Step 1 of 6

Install

Create the project and connect txtscape to your IDE.

Create your project

mkdir labyrinth
cd labyrinth
npm init -y
touch index.html

That's your whole project: a folder with a package.json and an empty index.html. The game will live in that one HTML file.

Configure your IDE

txtscape is an MCP server — it runs alongside your IDE and gives your AI agent tools to read and write project knowledge. You don't install it globally. Your IDE starts it automatically.

Create the MCP configuration:

.vscode/mcp.json

{
  "servers": {
    "txtscape": {
      "command": "npx",
      "args": ["-y", "@txtscape/mcp@latest"]
    }
  }
}
Other IDEs work too. See installation instructions for Cursor, Windsurf, Claude Desktop, and Claude Code.

Verify it works

Open the project in your IDE and start a new AI chat. Ask:

Tell your agent
"List the txtscape pages in this project."

The agent should respond saying there are no pages yet, or show an empty listing. If it can see the txtscape tools, you're ready.

If the agent doesn't recognize txtscape, reload your IDE window and try again. The MCP server needs a moment to initialize on first run.

Initialise git

txtscape pages are designed to be committed to version control alongside your code. Start a git repository now so every step of the tutorial is captured in history:

git init
git add -A
git commit -m "initial project setup with txtscape"
⚠️
Do not gitignore .txtscape.
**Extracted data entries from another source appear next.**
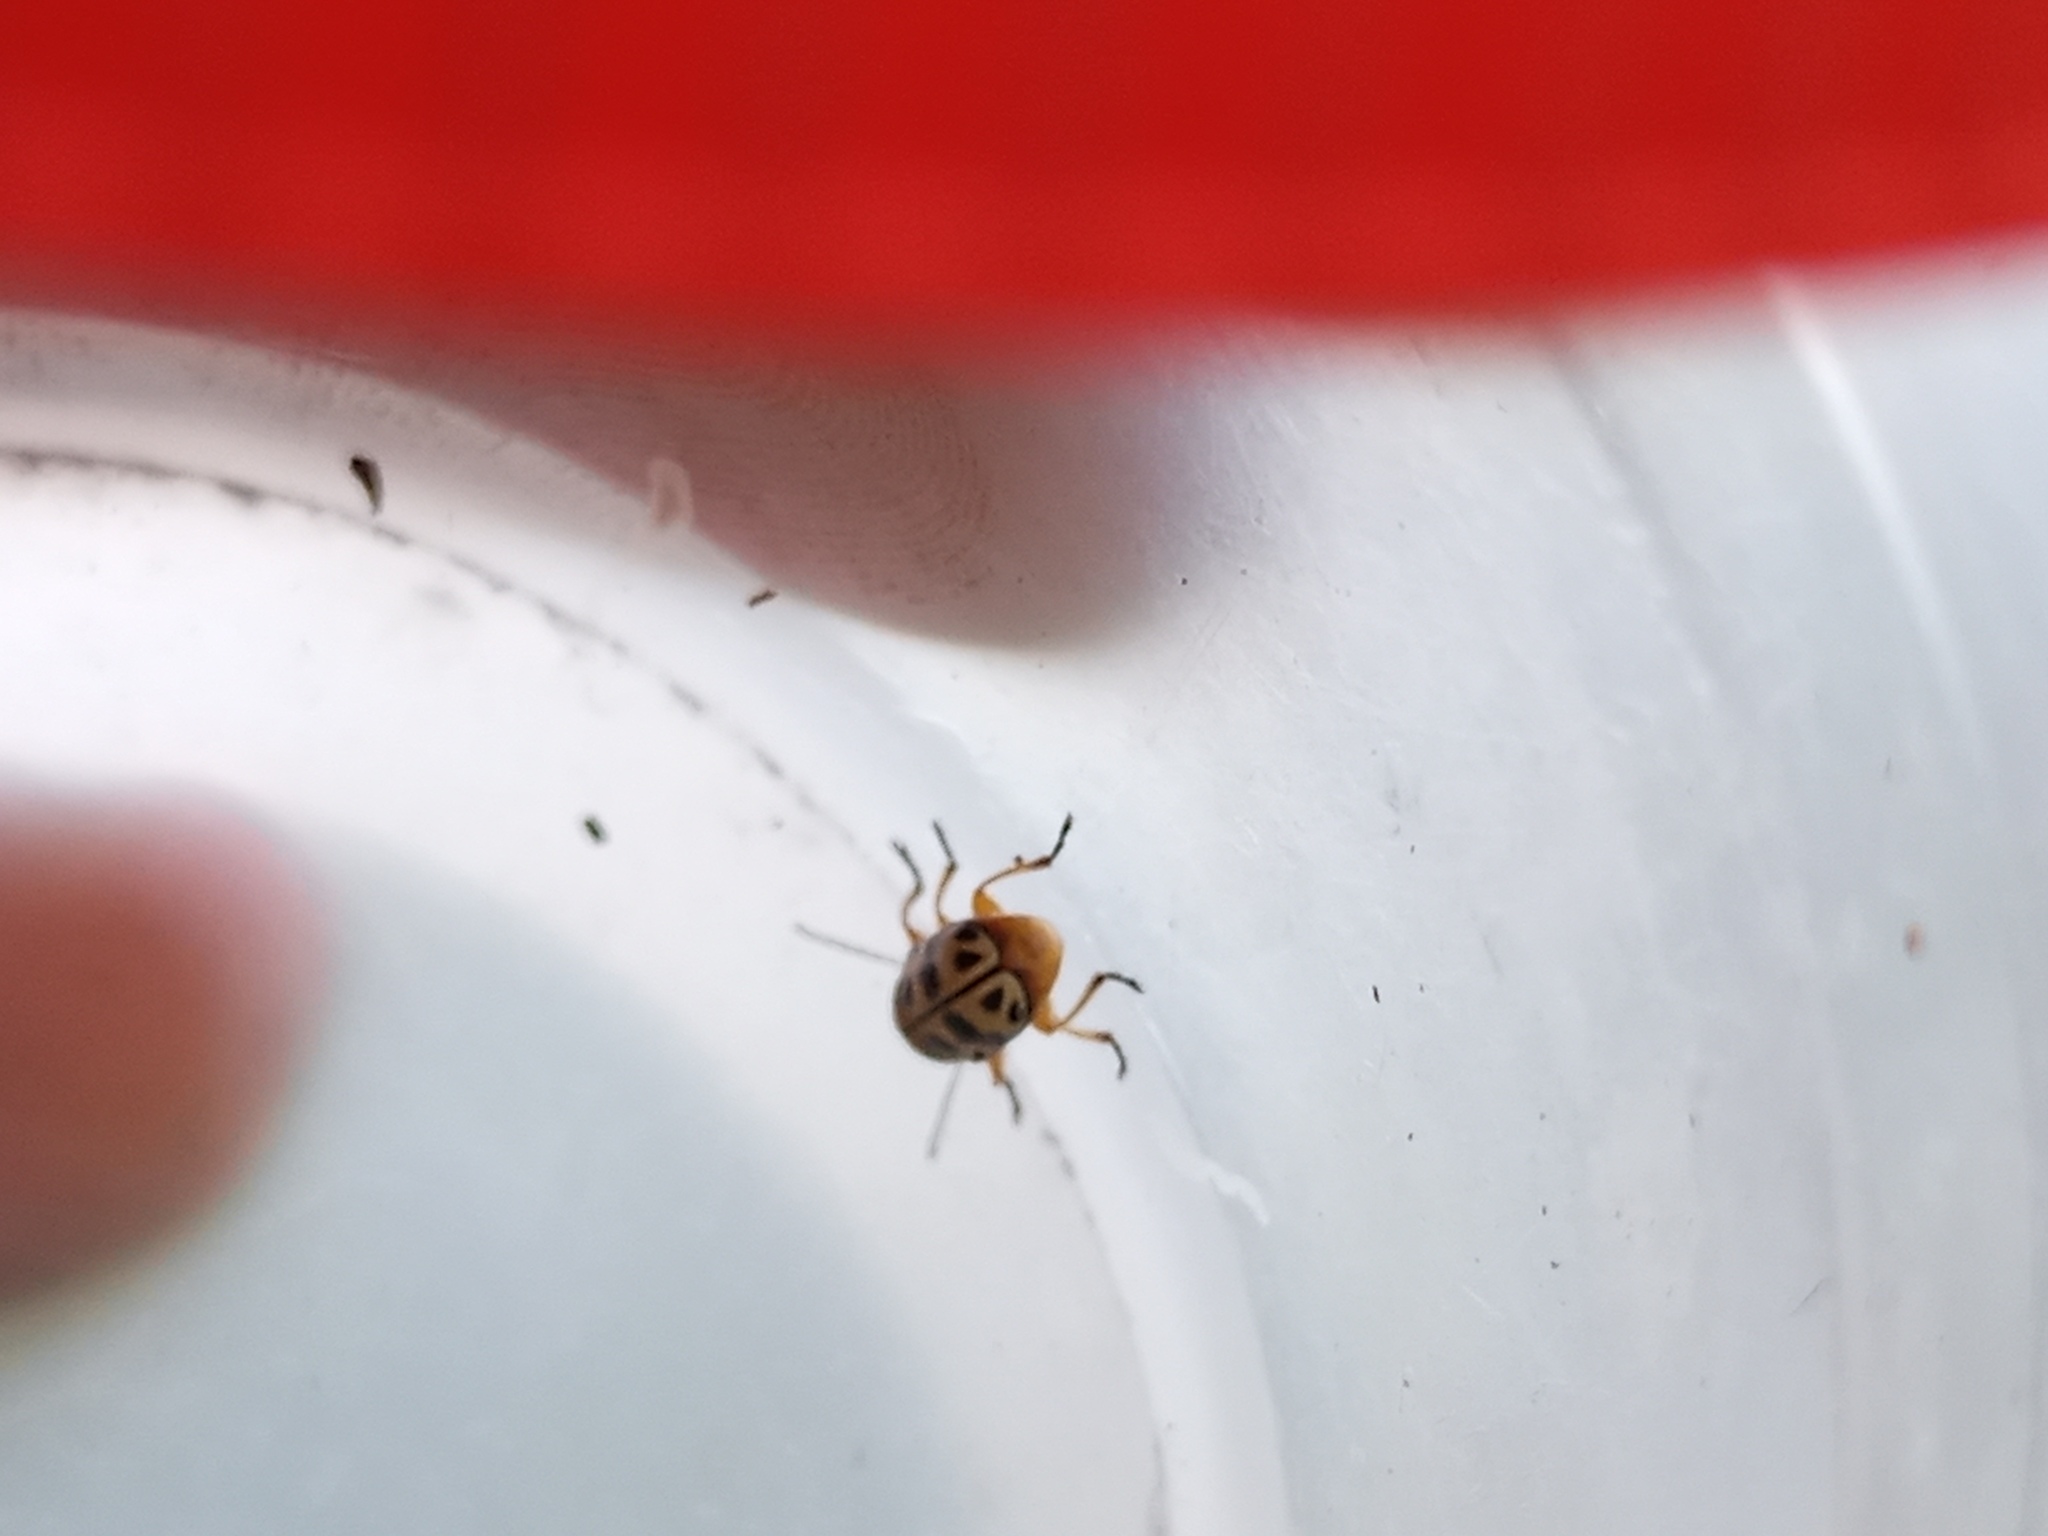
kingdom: Animalia
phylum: Arthropoda
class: Insecta
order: Coleoptera
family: Chrysomelidae
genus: Metallactus
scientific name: Metallactus rileyi
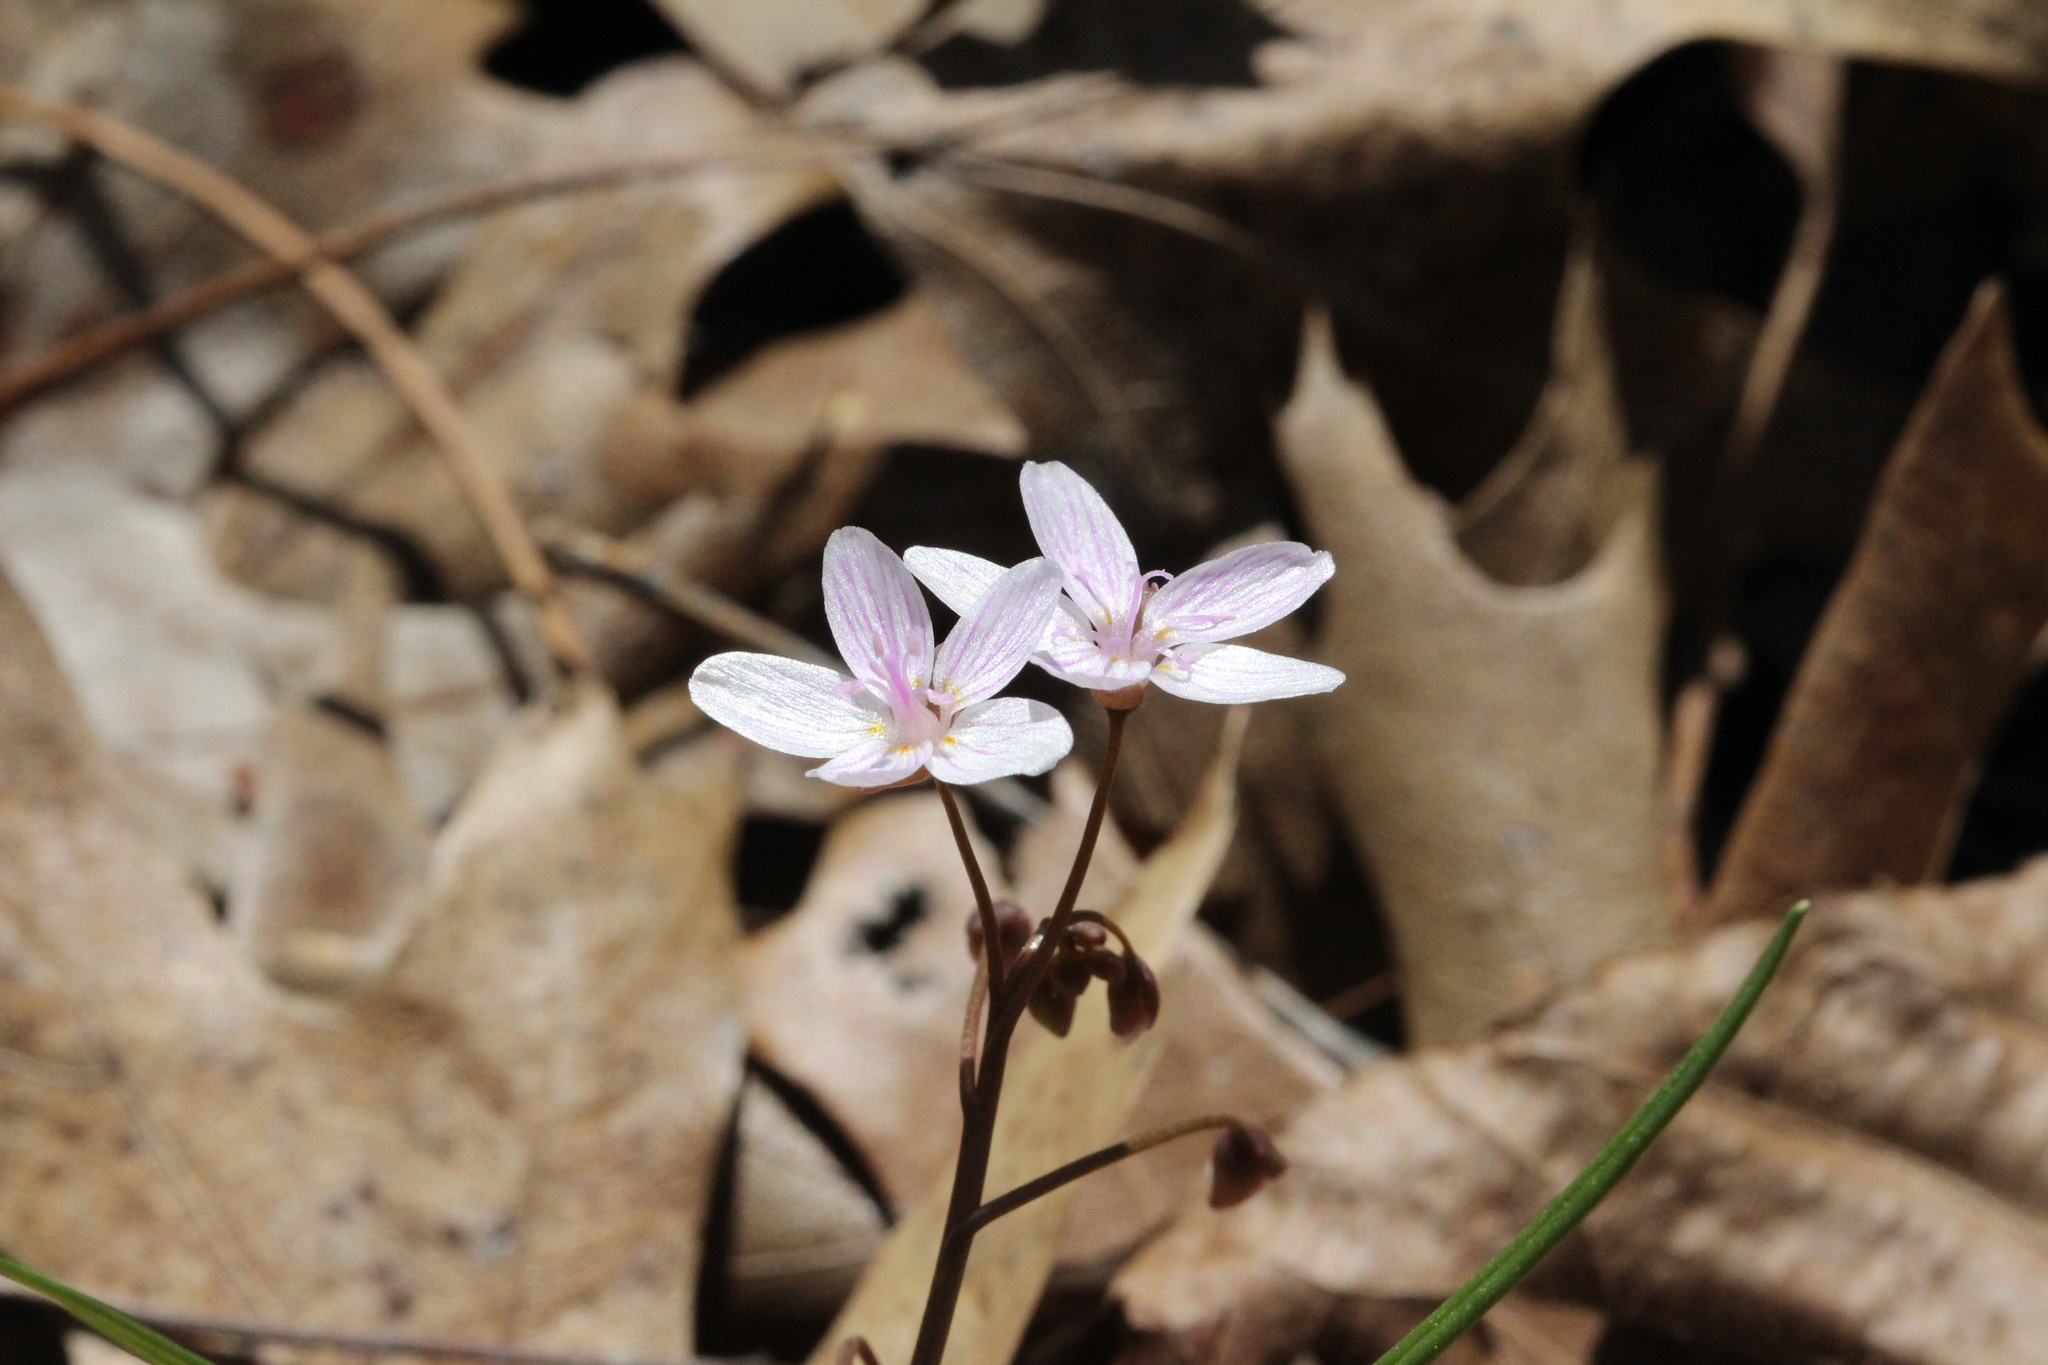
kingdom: Plantae
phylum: Tracheophyta
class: Magnoliopsida
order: Caryophyllales
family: Montiaceae
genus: Claytonia
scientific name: Claytonia virginica
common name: Virginia springbeauty
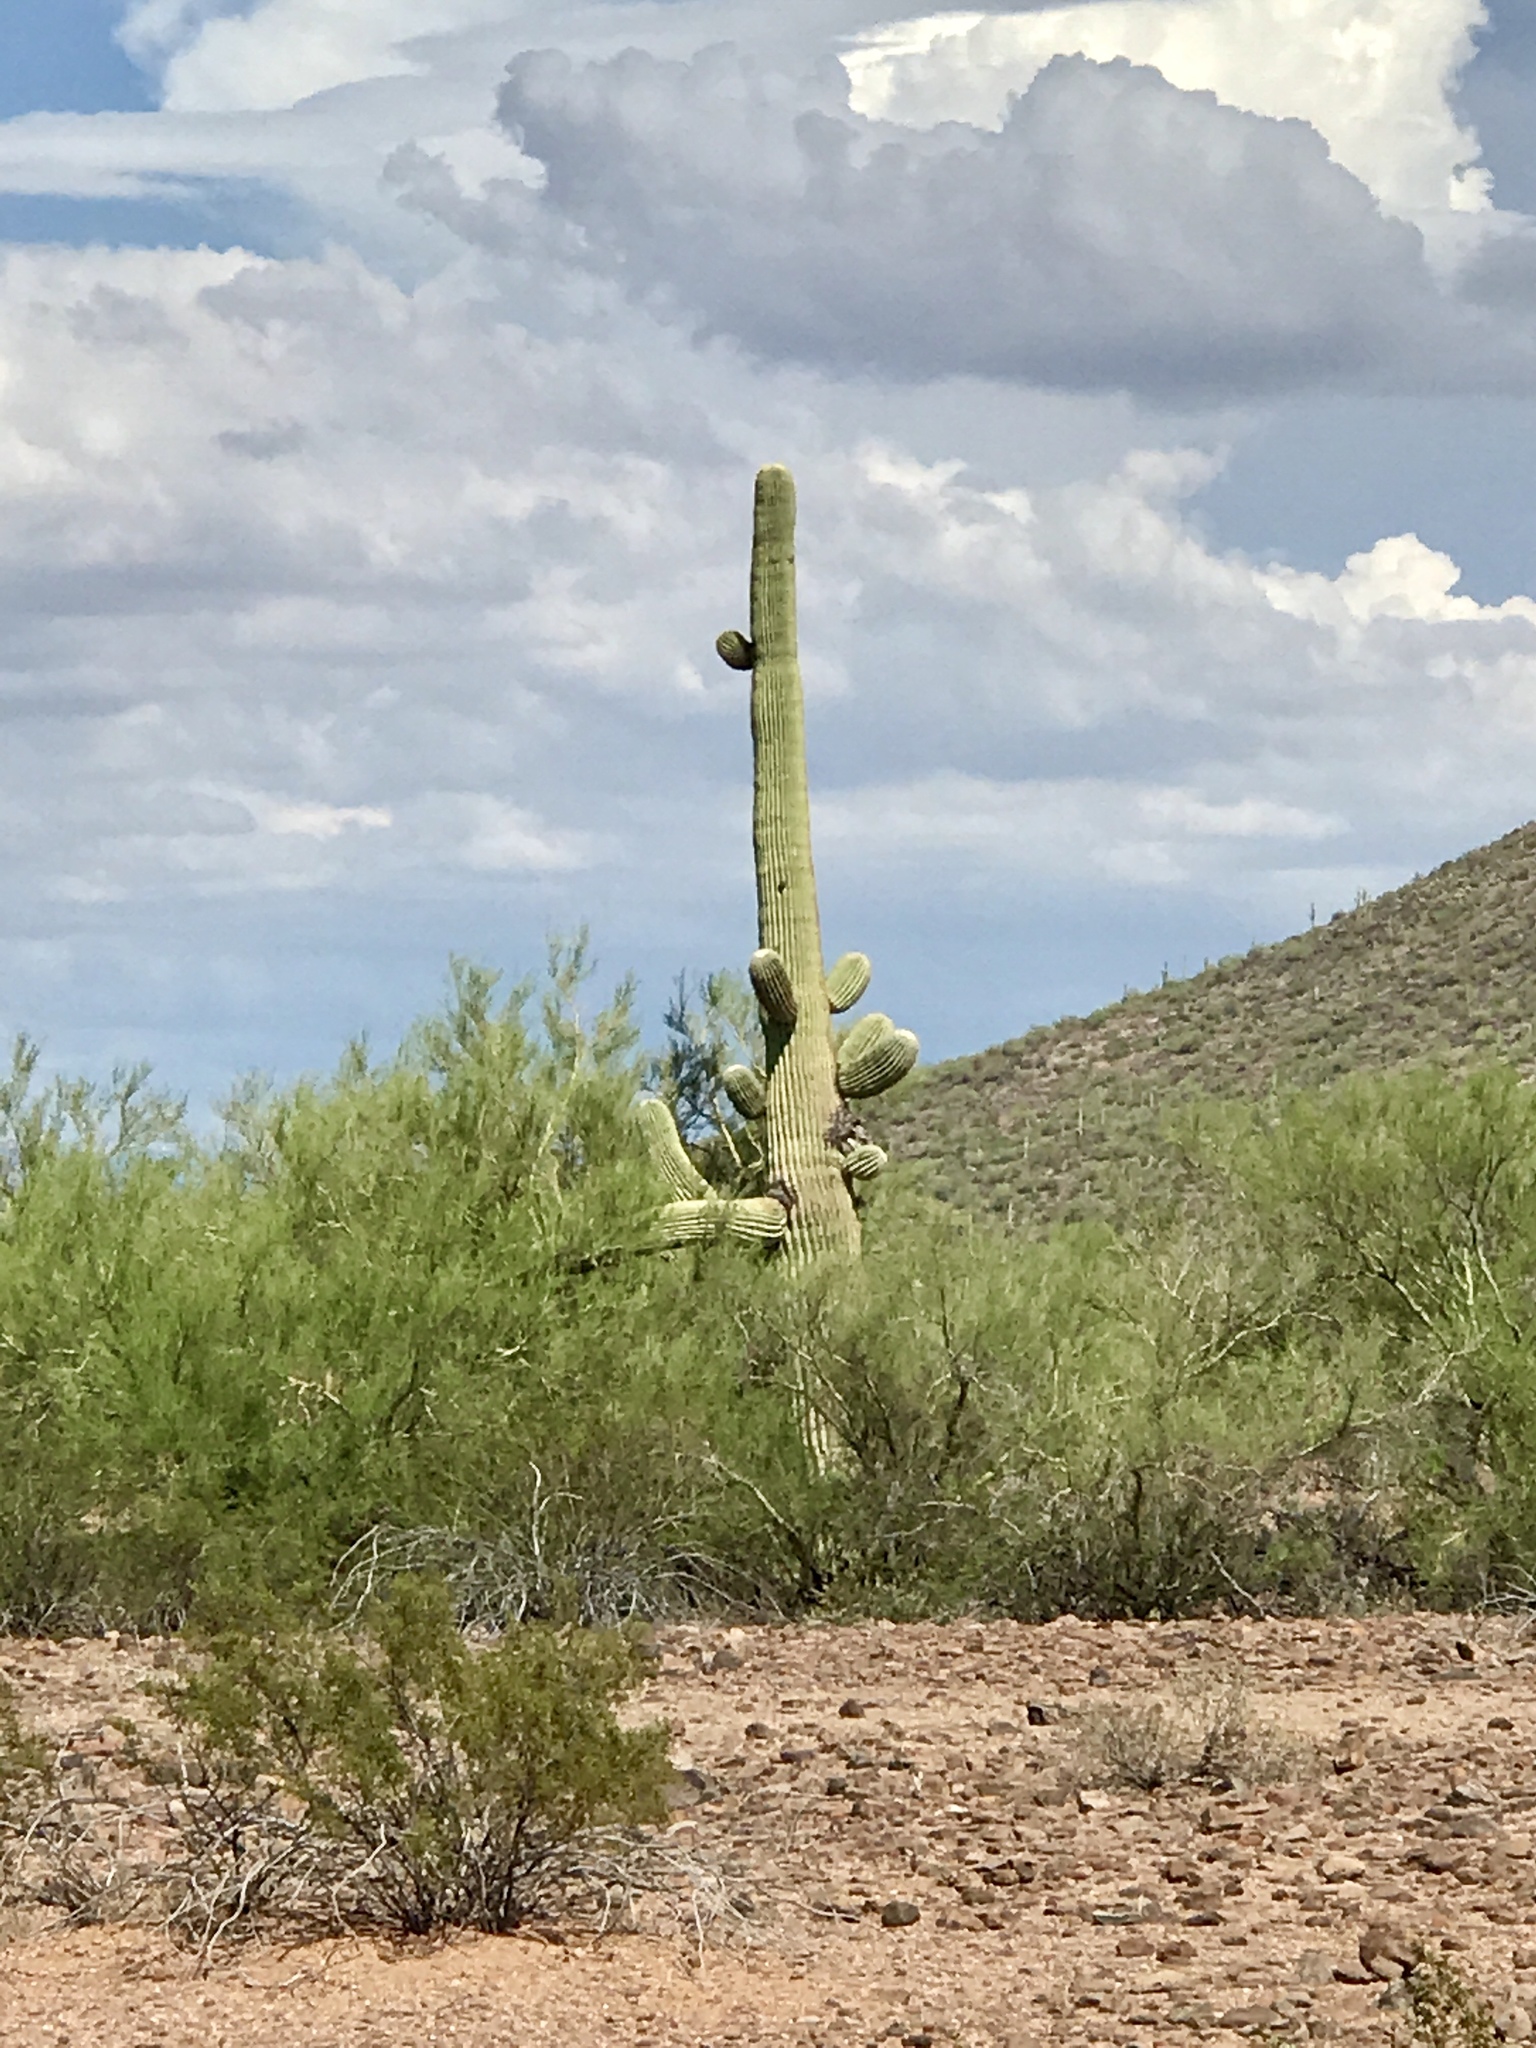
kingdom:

The whole point is that pages live in your repo — versioned, diffable, reviewable in PRs. If you gitignore .txtscape/, your agent's memory disappears for every other developer and every CI run.

What you have so far

labyrinth/
├── .vscode/
│   └── mcp.json
├── index.html          (empty)
└── package.json

No game yet. No content. Just a project wired up to an AI agent that can remember things. Next, you'll teach it the shape of your world.

Notice what's not here. No random markdown files in your project root. No MEMORY.md, no DECISIONS.md, no AI_CONTEXT.md. When txtscape starts writing knowledge, it all goes into .txtscape/ — one folder, totally out of the way.
💡
Why this matters. Without txtscape, your agent forgets everything between conversations. You re-explain your project, your decisions, your architecture — every time. With txtscape, knowledge accumulates in your repo instead of evaporating.